I then call nvlink --arch sm_75 --library /opt/cuda/lib64/libcudadevrt.a --output-file ... $input_file
to get a loadable object, but the resulting file is ‘empty’!
.headerflags @"EF_CUDA_TEXMODE_UNIFIED EF_CUDA_64BIT_ADDRESS EF_CUDA_SM75 EF_CUDA_VIRTUAL_SM(EF_CUDA_SM75)"
.elftype @"ET_EXEC"
//--------------------- .nv.rel.action --------------------------
.section .nv.rel.action,"",@"SHT_CUDA_RELOCINFO"
.align 8
.sectionentsize 8
/*0000*/ .byte 0x4b, 0x00, 0x00, 0x00, 0x00, 0x00, 0x00, 0x00, 0x00, 0x02, 0x02, 0x08, 0x10, 0x0a, 0x2f, 0x22
/*0010*/ .byte 0x00, 0x00, 0x00, 0x08, 0x00, 0x00, 0x00, 0x00, 0x00, 0x00, 0x08, 0x08, 0x00, 0x00, 0x00, 0x00
/*0020*/ .byte 0x00, 0x00, 0x10, 0x08, 0x00, 0x00, 0x00, 0x00, 0x00, 0x00, 0x18, 0x08, 0x00, 0x00, 0x00, 0x00
/*0030*/ .byte 0x00, 0x00, 0x20, 0x08, 0x00, 0x00, 0x00, 0x00, 0x00, 0x00, 0x28, 0x08, 0x00, 0x00, 0x00, 0x00
/*0040*/ .byte 0x00, 0x00, 0x30, 0x08, 0x00, 0x00, 0x00, 0x00, 0x00, 0x00, 0x38, 0x08, 0x00, 0x00, 0x00, 0x00
/*0050*/ .byte 0x01, 0x00, 0x00, 0x08, 0x00, 0x00, 0x00, 0x00, 0x01, 0x00, 0x08, 0x08, 0x00, 0x00, 0x00, 0x00
/*0060*/ .byte 0x01, 0x00, 0x10, 0x08, 0x00, 0x00, 0x00, 0x00, 0x01, 0x00, 0x18, 0x08, 0x00, 0x00, 0x00, 0x00
/*0070*/ .byte 0x01, 0x00, 0x20, 0x08, 0x00, 0x00, 0x00, 0x00, 0x01, 0x00, 0x28, 0x08, 0x00, 0x00, 0x00, 0x00
/*0080*/ .byte 0x01, 0x00, 0x30, 0x08, 0x00, 0x00, 0x00, 0x00, 0x01, 0x00, 0x38, 0x08, 0x00, 0x00, 0x00, 0x00
/*0090*/ .byte 0x02, 0x00, 0x00, 0x08, 0x00, 0x00, 0x00, 0x00, 0x02, 0x00, 0x08, 0x08, 0x00, 0x00, 0x00, 0x00
/*00a0*/ .byte 0x02, 0x00, 0x10, 0x08, 0x00, 0x00, 0x00, 0x00, 0x02, 0x00, 0x18, 0x08, 0x00, 0x00, 0x00, 0x00
/*00b0*/ .byte 0x02, 0x00, 0x20, 0x08, 0x00, 0x00, 0x00, 0x00, 0x02, 0x00, 0x28, 0x08, 0x00, 0x00, 0x00, 0x00
/*00c0*/ .byte 0x02, 0x00, 0x30, 0x08, 0x00, 0x00, 0x00, 0x00, 0x02, 0x00, 0x38, 0x08, 0x00, 0x00, 0x00, 0x00
/*00d0*/ .byte 0x00, 0x00, 0x00, 0x14, 0x2c, 0x00, 0x00, 0x00
# EOD
Trying to load my kernel then obviously failed with CU_ERROR_NOT_FOUND
. What am I missing here?

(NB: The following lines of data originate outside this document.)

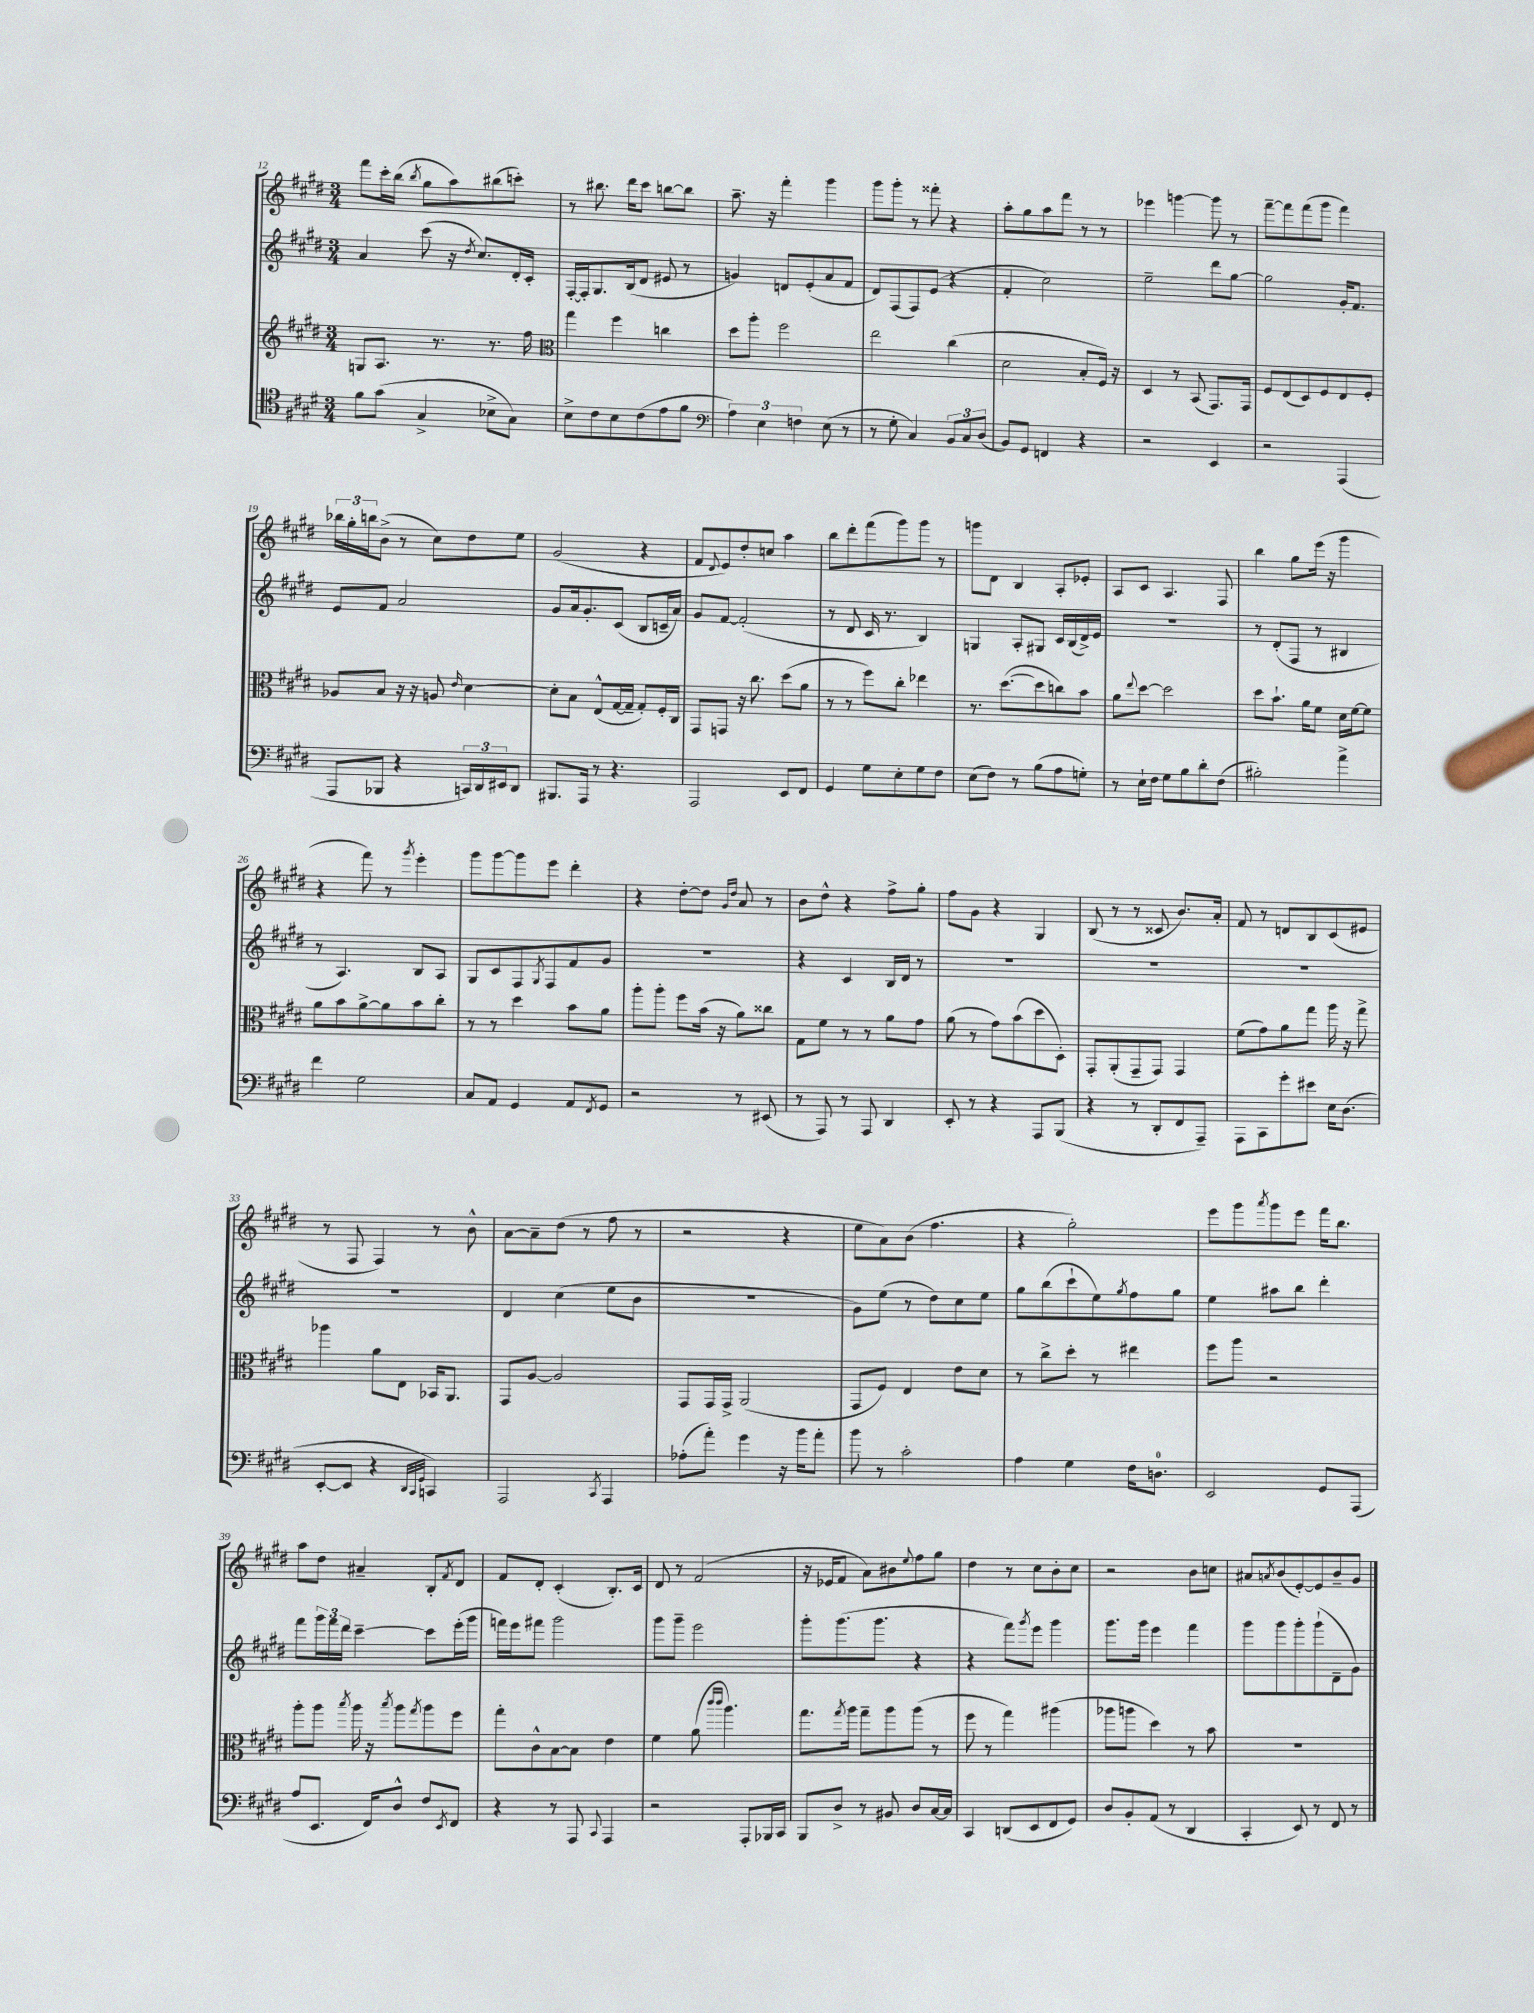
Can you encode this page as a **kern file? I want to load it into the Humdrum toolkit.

**kern	**kern	**kern	**kern
*staff4	*staff3	*staff2	*staff1
*clefC4	*clefG2	*clefG2	*clefG2
*k[f#c#g#d#]	*k[f#c#g#d#]	*k[f#c#g#d#]	*k[f#c#g#d#]
*M3/4	*M3/4	*M3/4	*M3/4
8f#	8G	4a	8fff#
(8g#	8.A	.	16ccc#'
.	.	.	(16bb
.	.	.	8qbb
4G#^	.	(8ccc#	8gg#
.	8.r	.	.
.	.	16r	8aa)
.	.	8qdd#	.
.	.	8.cc#)	.
8B-^	8.r	.	(8bb#
8G#)	.	16d#'	8ccc')
.	16ff#	16c#'	.
=	=	=	=
*	*clefC3	*	*
8B^	4gg#	[16F#'	8r
.	.	16F#']	.
8c#	.	8.G#	8.bb#
8B	4ff#	.	.
.	.	(16B	16ddd#
(8c#	.	8d#	8ccc#
8e	4cc	8e#	[8bb
8f#	.	8r	8bb]
=	=	=	=
*clefF4	*	*	*
6A)	8dd#	4g)	8.aa~
.	8aa'	.	.
6E	.	.	.
.	.	.	16r
.	2ff#	8d	4fff#'
6F	.	.	.
.	.	(8e'	.
(8E	.	8a	4ggg#
8r	.	8f#	.
=	=	=	=
8r	2ee	8d#)	8ggg#
8G#'	.	(8F#	8ggg#'
4C#)	.	8F#)	8r
.	.	(8e	8fff##'
12BB	(4cc#	4r	4r
12C#	.	.	.
(12D#	.	.	.
=	=	=	=
8BB)	2d#	4f#'	8aa'
8GG#	.	.	8gg#
4FF	.	2cc#)	8aa
.	.	.	8fff#
4r	8B'	.	8r
.	16F#)	.	8r
.	16r	.	.
=	=	=	=
2r	4D#	2ee~	4eee-
.	8r	.	[4ggg
.	(8BB	.	.
4EE	8.GG#)	8ddd#	8ggg]
.	.	[8gg#	8r
.	16GG#	.	.
=	=	=	=
2r	8F#	2gg#]	[8fff#~
.	(8E	.	8fff#]
.	8D#)	.	(8fff#
.	8F#	.	8ggg#
(4AAA	8E	16g#'	4fff#)
.	.	8.f#	.
.	8F#'	.	.
=	=	=	=
8AAA	8A-	8e	24bb-
.	.	.	24gg#'
.	.	.	24bb
8BBB-	8B	8f#	(8b^
4r	16r	2a	8r
.	16r	.	.
.	8A	.	8cc#)
.	16qqe	.	.
24CC)	[4d#	.	8dd#
24DD#	.	.	.
24EE#	.	.	.
8DD#	.	.	8ee
=	=	=	=
8.BBB#	8d#']	8g#	(2g#
.	8B	16a	.
16AAA	.	8.g#'	.
8r	(8E^^	.	.
4.r	[16G#	(8c#	.
.	16G#~]	.	.
.	8G#')	8B	4r
.	16F#'	16c~	.
.	16C#	16a)	.
=	=	=	=
2AAA	8GG#	8g#	8f#
.	.	.	8qqd#
.	8GG	[8f#	8e)
.	16r	(2f#']	8dd#'
.	8.cc#	.	.
.	.	.	8cc
8EE	(8dd#	.	4aa
8FF#	8a	.	.
=	=	=	=
4GG#	8r	8r	8bb
.	8r	8d#	8ddd#'
8G#	8ff#)	16c#	(8fff#
.	.	8.r	.
8E'	8cc#'	.	8ggg#)
8G#	4ee-	4B)	8ggg#
8F#	.	.	8r
=	=	=	=
(8E	8.r	4G	8ggg
8F#)	.	.	8d#
.	([8.dd#	.	.
8r	.	8A'	4B
(8B	8dd#]	8G#	.
8A	8cc)	16c#	8A'
.	.	(16B	.
8G')	8b	16d#^)	8e-'
.	.	16e	.
=	=	=	=
8r	8a	2.r	8A
.	8qqee	.	.
16E`	[8dd#	.	8c#
16F#	.	.	.
8G#	2dd#]	.	4.A
8B	.	.	.
8d#'	.	.	.
(8F#	.	.	8F#
=	=	=	=
2B#')	8dd#	8r	4bb
.	8.b`	(8d#'	.
.	.	8F#	8gg#
.	16a	.	.
.	8f#	8r	(16eee
.	.	.	16r
4a^	16d#	4B#	4ggg#
.	[16f#	.	.
.	8f#]	.	.
=	=	=	=
4f#	8a	8r	4r
.	8b	4.A)	.
2G#	[8a^	.	8fff#)
.	8a]	.	8r
.	.	.	8qggg#
.	8b	8B	4eee'
.	8cc#'	8A	.
=	=	=	=
8C#	8r	8G#	8ggg#
8AA	8r	8c#	[8ggg#
4GG#	4dd#	8F#	8ggg#]
.	.	8qG#	.
.	.	8F#	8eee
8AA	8b	8f#	4ddd#'
8qFF#	.	.	.
8GG#	8a	8g#	.
=	=	=	=
2r	8aa'	2.r	4r
.	8aa'	.	.
.	8ff#	.	[8dd#'
.	(16b	.	8dd#]
.	16r	.	.
.	.	.	16qqg#
.	.	.	16qqdd#
8r	8a)	.	8a
(8EE#	8cc##	.	8r
=	=	=	=
8r	8G#	4r	8b
8AAA)	8f#	.	8dd#^^
8r	8r	4c#	4r
8AAA	8r	.	.
4DD#	8a	16B	8ff#^
.	.	16d#	.
.	8g#	8r	8gg#'
=	=	=	=
8EE'	(8a	2.r	8ff#
8r	8r	.	8g#
4r	8g#)	.	4r
.	(8b	.	.
8AAA	8dd#	.	4G#
(8BBB	8D#')	.	.
=	=	=	=
4r	8GG#'	2.r	(8B
.	(8AA'	.	8r
8r	8GG#~	.	8r
8DD#'	8GG#)	.	8c##
8FF#	4GG#	.	8.b)
8AAA~)	.	.	.
.	.	.	16a'
=	=	=	=
8AAA	(8f#	2.r	8f#
8CC#	8g#)	.	8r
8g#'	8a	.	8d
8e#	8gg#	.	8B
16E	16aa	.	(8c#
(8.D#	16r	.	.
.	8gg#^	.	8e#
=	=	=	=
[8EE'	4aa-	2.r	8r
8EE]	.	.	8F#
4r	8a	.	4F#)
.	8E	.	.
32qqDD#	.	.	.
32qqCC#	.	.	.
32qqGG#	.	.	.
4CC)	16BB-	.	8r
.	8.AA	.	.
.	.	.	8b^^
=	=	=	=
2AAA	8GG#	4d#	[8a
.	[8A	.	8a~]
.	2A]	(4cc#	(8dd#
.	.	.	8r
8qCC#	.	.	.
4AAA	.	8ee	8ff#
.	.	8b	8r
=	=	=	=
(8A-'	8GG#	2.r	2r
8a')	16GG#	.	.
.	16GG#^	.	.
4g#	(2AA	.	.
16r	.	.	4r
16b	.	.	.
8a'	.	.	.
=	=	=	=
8b	8GG#	8g#)	8ee
8r	8F#)	(8ee	8a)
2c#'	4E	8r	(8b
.	.	8dd#)	4.ff#
.	8e	8cc#	.
.	8d#	8ee	.
=	=	=	=
4A	8r	8gg#	4r
.	8cc#^	(8bb	.
4G#	8dd#'	8ccc#`	2gg#')
.	8r	8ee)	.
.	.	8qgg#	.
16F#	4ee#	8ff#	.
8.D	.	.	.
.	.	8gg#	.
=	=	=	=
2EE	8ff#	4ee	8eee
.	8aa	.	8ggg#
.	.	.	8qaaa
.	2r	8aa#	8ggg#
.	.	8bb	8eee
8GG#	.	4ddd#'	16fff#
.	.	.	8.bb
(8AAA	.	.	.
=	=	=	=
8A	8aa'	8fff#	8aa
8.EE	8aa	24ggg#	8dd#
.	.	24fff#	.
.	.	24ddd#	.
.	8qbb	.	.
.	16aa	[4ccc#~	4a#~
16FF#)	16r	.	.
.	8qbb	.	.
8D#^^	8aa	.	.
.	8qgg#	.	.
8F#	8aa	8ccc#]	8B'
8qEE	.	.	8qf#
8FF#	8ff#	(16eee'	8d#
.	.	16ggg#	.
=	=	=	=
4r	8gg#'	16fff)	8f#
.	.	16eee	.
.	8c#^^	8fff#	8d#'
8r	[8B	2ggg#	(4c#'
8AAA	8B]	.	.
8qqCC#	.	.	.
4AAA	4e	.	8.B')
.	.	.	16c#
=	=	=	=
2r	4f#	8ggg#	8d#
.	.	8ggg#~	8r
.	(8a	2eee	(2f#
.	16qqccc#	.	.
.	16qqccc#	.	.
.	4.aa)	.	.
8AAA'	.	.	.
16BBB-	.	.	.
16CC#	.	.	.
=	=	=	=
8BBB	8.gg#	8ggg#'	16r
.	.	.	16e-
8D#^	.	(8.ggg#	8f#
.	8qgg#	.	.
.	16aa	.	.
8r	8gg#~	.	8a)
.	.	8.ggg#	.
8BB#	8aa	.	8b#
.	.	.	8qqee
8D#	(8aa	4r	8ff#
[16C#	8r	.	8gg#
16C#]	.	.	.
=	=	=	=
4CC#	8ff#	4r	4dd#
.	8r	.	.
(8DD	4gg#)	8fff#)	8r
.	.	8qggg#	.
8EE	.	8eee	8cc#
8FF#	(4aa#	4ggg#	8b'
8GG#)	.	.	8cc#
=	=	=	=
8D#	8aa-	8.ggg#	2r
8BB'	8aa	.	.
.	.	16ggg#	.
(8AA	4dd#)	4eee	.
8r	.	.	.
4DD#	8r	4fff#	8b
.	8b	.	8cc
=	=	=	=
4CC#'	2.r	8ggg#	8a#
.	.	.	8qa
.	.	8ggg#	(8b
8EE)	.	8ggg#'	[8e')
8r	.	(8ggg#`	8e]
8FF#	.	8d#~	8b~
8r	.	8g#)	8g#
==	==	==	==
*-	*-	*-	*-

I tried marking the kernel to nvlink
with --kernels-used
, but that didn’t help.
Note that all this works fine when using the CUDA driver APIs (i.e., using the linker APIs to link cudadevrt and cuModuleLoad
to JIT to machine code), but I’m considering switching to calling ptxas
and nvlink
because it’s easier to upgrade the CUDA toolkit than it is to upgrade the NVIDIA driver (the new static compiler library isn’t an option in my case), and I couldn’t find a way to do LTO using the driver APIs.